Goward finished high school in 1970 and then took seven years to complete his undergraduate degree, first at Simon Fraser University, then at Universite de Sherbrooke in Quebec, and finally at Mount Allison in New Brunswick, where he majored in French and Latin.
In 1971 he got a summer job building trail with park superintendent Charlie Shook, who he describes as one of the most visionary superintendents Wells Gray Park has ever had.
His first stint as an environmentalist came in 1972, when with Roland Neave he guided bus tours in opposition to plans by B.C. Hydro to dam the Clearwater River.
In 1974 he returned to the park as park naturalist, a seasonal position he held pretty well continuously until 1986.
In 1976 he began to study the park’s lichens and became what he describes as a “lichen bum,” spending so much time at the UBC lichen herbarium that in 1989 he was invited to be its curator, a position he has held ever since.
In 1982 Goward got a summer job training foresters across B.C. about lichens, mosses and plants. He told his friends in Clearwater he’d be leaving but, after searching the entire province, found there was no place he liked better.
Goward acknowledges the influence of Bob and Hettie Miller. “They were different from other people,” said Goward. “They saw things most other people overlook. When some new duck landed on the pond, or warbler in the woods, they knew about it.”
The Millers also knew Wells Gray. Bob worked in the park for many years, and Hettie helped put it on the map for ornithology or the study of birds. They picked up many of their naturalist skills in the 1950s when Wells Gray Park was a government-funded center of research into moose, caribou, and other wildlife.
“Some of the classic studies on moose and mountain caribou were done here,” said Goward. “Wells Gray is where the first aerial wildlife surveys took place, as well as ground-breaking studies into their behaviour. The number of papers and reports written in those years is truly impressive.”
In 1984 Goward found his “dream property” in Upper Clearwater. A few years later he and then-partner Helen Knight built a home there, Edgewood Blue. Goward is now preparing to donate his home to The Land Conservancy of B.C. – this in support of a wildlife corridor connecting the two southern arms of Wells Gray. (He’ll stay on as caretaker).
In 1986 BC Parks brought out a master plan for Wells Gray. The plan encouraged scholarly research and mentioned having a research and education center.
Goward and Knight latched onto the proposal and ran with it.
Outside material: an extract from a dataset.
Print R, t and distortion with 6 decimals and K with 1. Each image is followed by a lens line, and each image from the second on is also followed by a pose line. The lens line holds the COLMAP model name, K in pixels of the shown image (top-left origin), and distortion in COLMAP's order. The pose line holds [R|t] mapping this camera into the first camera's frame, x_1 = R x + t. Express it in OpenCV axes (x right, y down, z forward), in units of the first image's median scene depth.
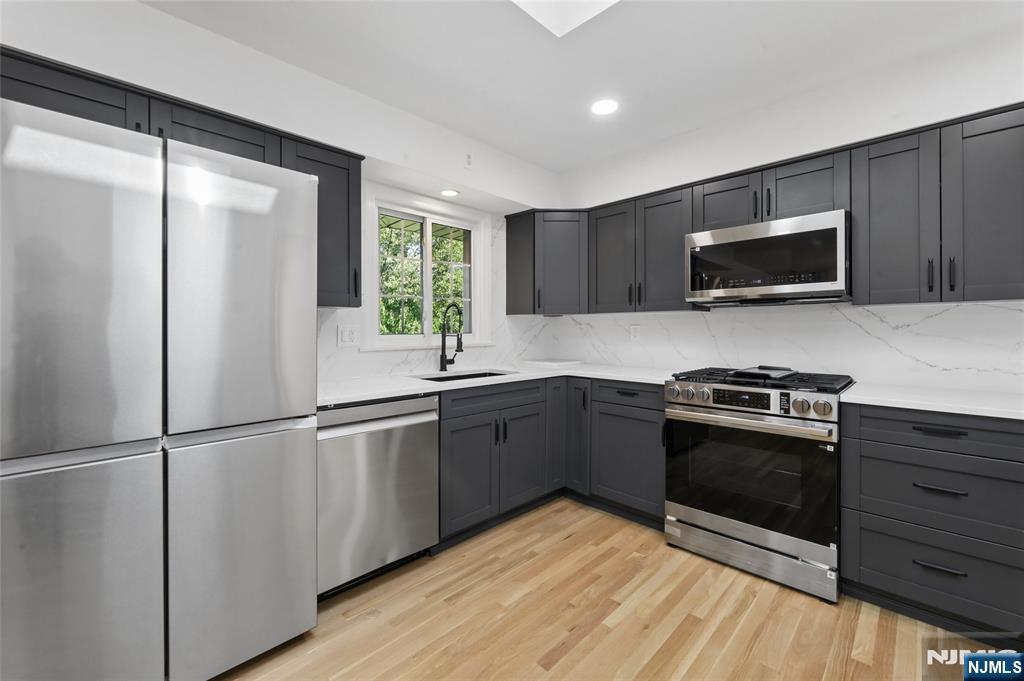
lens RADIAL K [[418.7, 0, 507.4], [0, 418.7, 330.3], [0, 0, 1]] dist [0.001739, -0.000410]
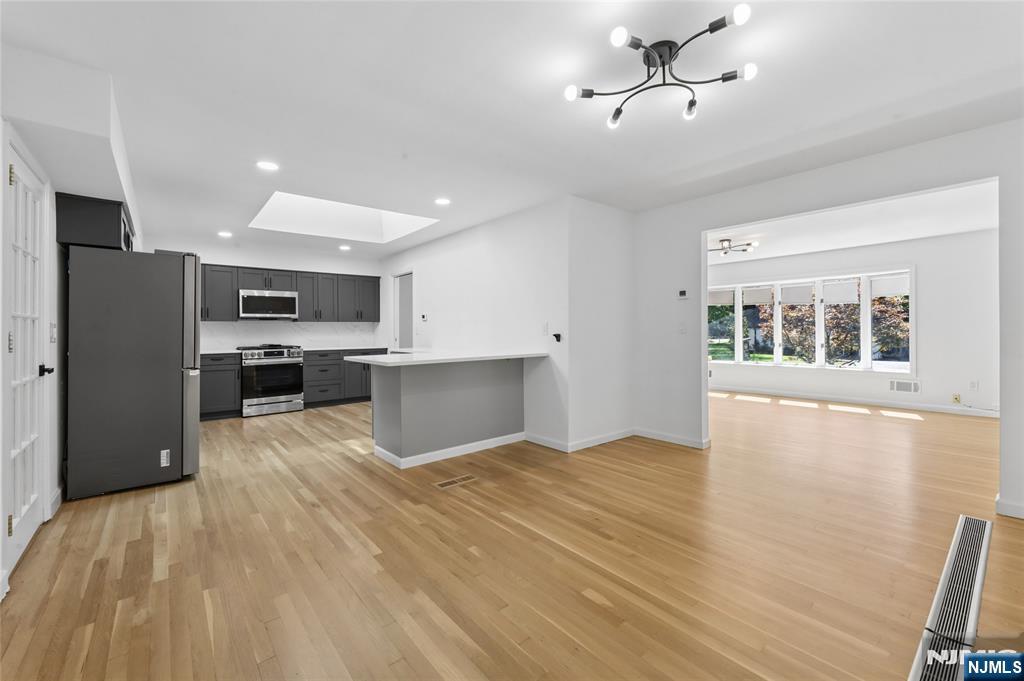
lens RADIAL K [[418.7, 0, 505.8], [0, 418.7, 337.0], [0, 0, 1]] dist [0.001739, -0.000410]
pose [[0.096683, -0.014798, 0.995205, -2.204001], [0.009907, 0.999854, 0.013905, 0.026370], [-0.995266, 0.008515, 0.096815, -0.882374]]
As founding members of the Friends of Wells Gray Park, they helped get that organization interested.
In 1990 Goward made a presentation to the board of the University College of the Cariboo (now Thompson Rivers University). The following year the university officially came onside, with support from Tom Dickinson, now the TRU dean of science.
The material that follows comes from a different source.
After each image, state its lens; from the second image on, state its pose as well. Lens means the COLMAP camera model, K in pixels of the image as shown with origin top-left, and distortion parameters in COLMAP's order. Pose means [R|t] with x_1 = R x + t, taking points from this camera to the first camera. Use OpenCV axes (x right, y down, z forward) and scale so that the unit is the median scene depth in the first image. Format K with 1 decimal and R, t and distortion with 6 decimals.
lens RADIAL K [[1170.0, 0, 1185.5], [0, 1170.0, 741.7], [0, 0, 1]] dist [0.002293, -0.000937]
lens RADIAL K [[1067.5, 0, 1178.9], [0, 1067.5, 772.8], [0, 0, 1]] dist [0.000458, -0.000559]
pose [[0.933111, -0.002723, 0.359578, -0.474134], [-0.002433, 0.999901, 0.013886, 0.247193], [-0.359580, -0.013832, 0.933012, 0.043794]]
Hazel Wadlegger, who was on the board of School District 26 (North Thompson) at the time, obtained the former Upper Clearwater schoolhouse for the center. In 1992 Goward and Knight donated 10 acres of land next to the schoolhouse.
TRU is presently constructing what will be called the Wells Gray TRU Wilderness Center. Opening is planned for the fall of 2013 and will be the grand finale of the Wells Gray World Heritage Year that Goward and others are promoting with TRU.
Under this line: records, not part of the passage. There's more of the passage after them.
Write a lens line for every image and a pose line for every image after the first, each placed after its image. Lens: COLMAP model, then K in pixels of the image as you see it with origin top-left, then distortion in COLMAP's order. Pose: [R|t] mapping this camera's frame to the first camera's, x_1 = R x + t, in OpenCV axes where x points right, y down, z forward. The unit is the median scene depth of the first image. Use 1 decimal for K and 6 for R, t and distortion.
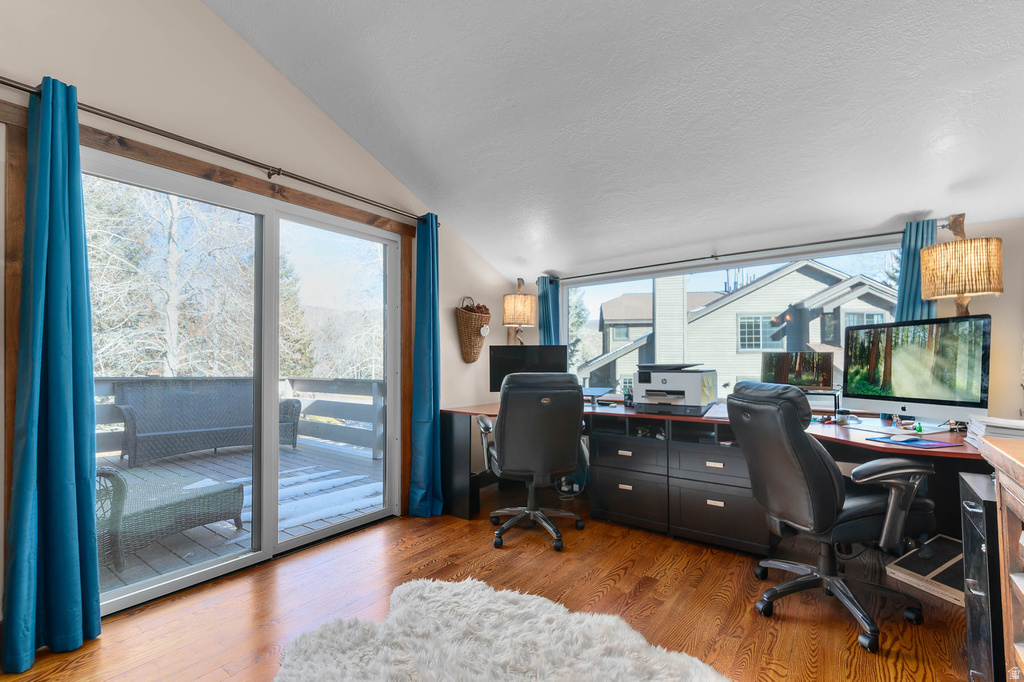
lens RADIAL K [[454.4, 0, 520.3], [0, 454.4, 344.2], [0, 0, 1]] dist [0.003240, 0.000315]
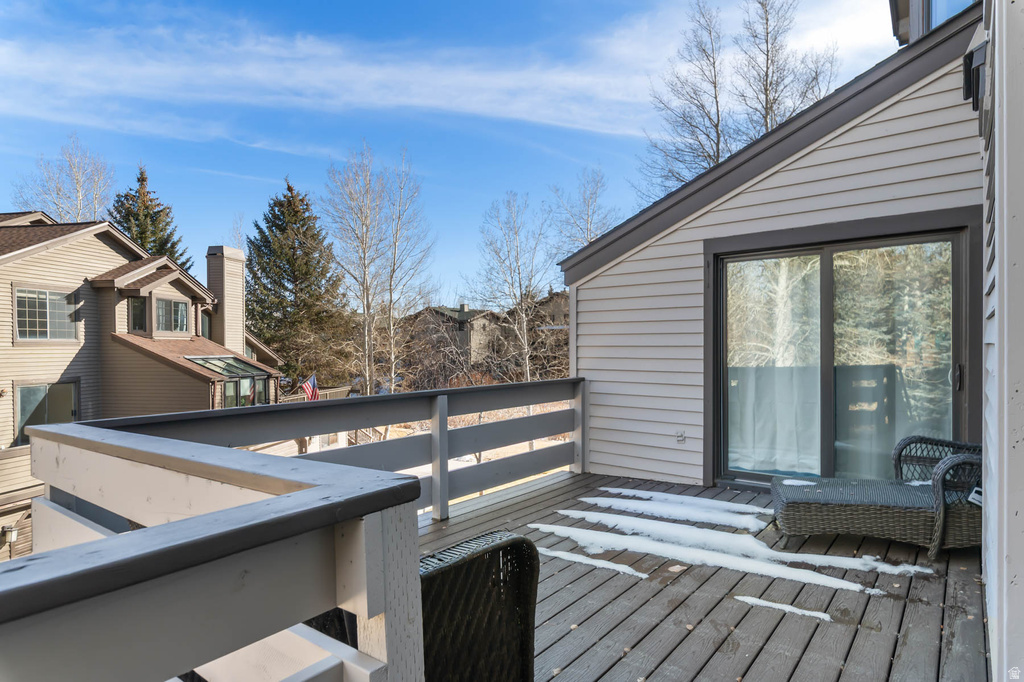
lens RADIAL K [[595.0, 0, 517.0], [0, 595.0, 346.6], [0, 0, 1]] dist [-0.015639, 0.000074]
pose [[0.012919, 0.004553, 0.999906, -0.346934], [-0.024440, 0.999692, -0.004236, 0.008781], [-0.999618, -0.024383, 0.013026, 0.283542]]
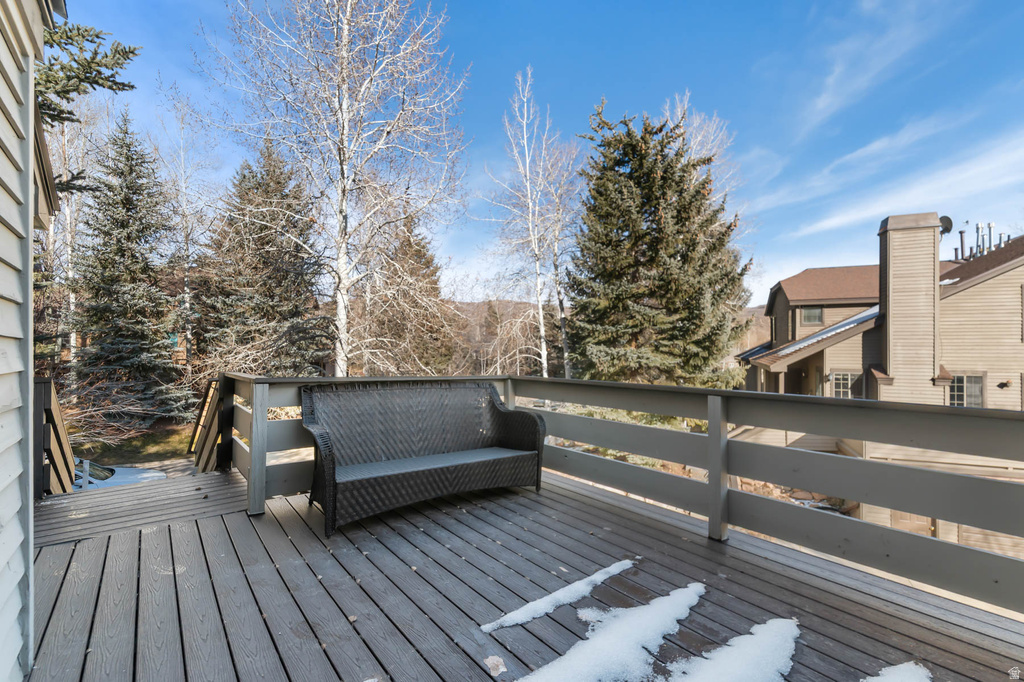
lens RADIAL K [[454.4, 0, 514.6], [0, 454.4, 344.8], [0, 0, 1]] dist [0.003240, 0.000315]
pose [[0.968902, 0.001514, -0.247439, -0.141679], [0.004834, 0.999675, 0.025046, 0.006067], [0.247396, -0.025463, 0.968580, 0.149194]]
“Achieving UNESCO World Heritage status for Wells Gray Park and area would be a good thing for the local economy,” says Goward. “It’s only a matter of time before the values inherent in parks like Wells Gray become accepted by society at large – including our various resource industries.”
“I hope to dedicate the next 10 years of my life helping to build the conceptual platform we’ll need to launch a successful bid for World Heritage Site status.”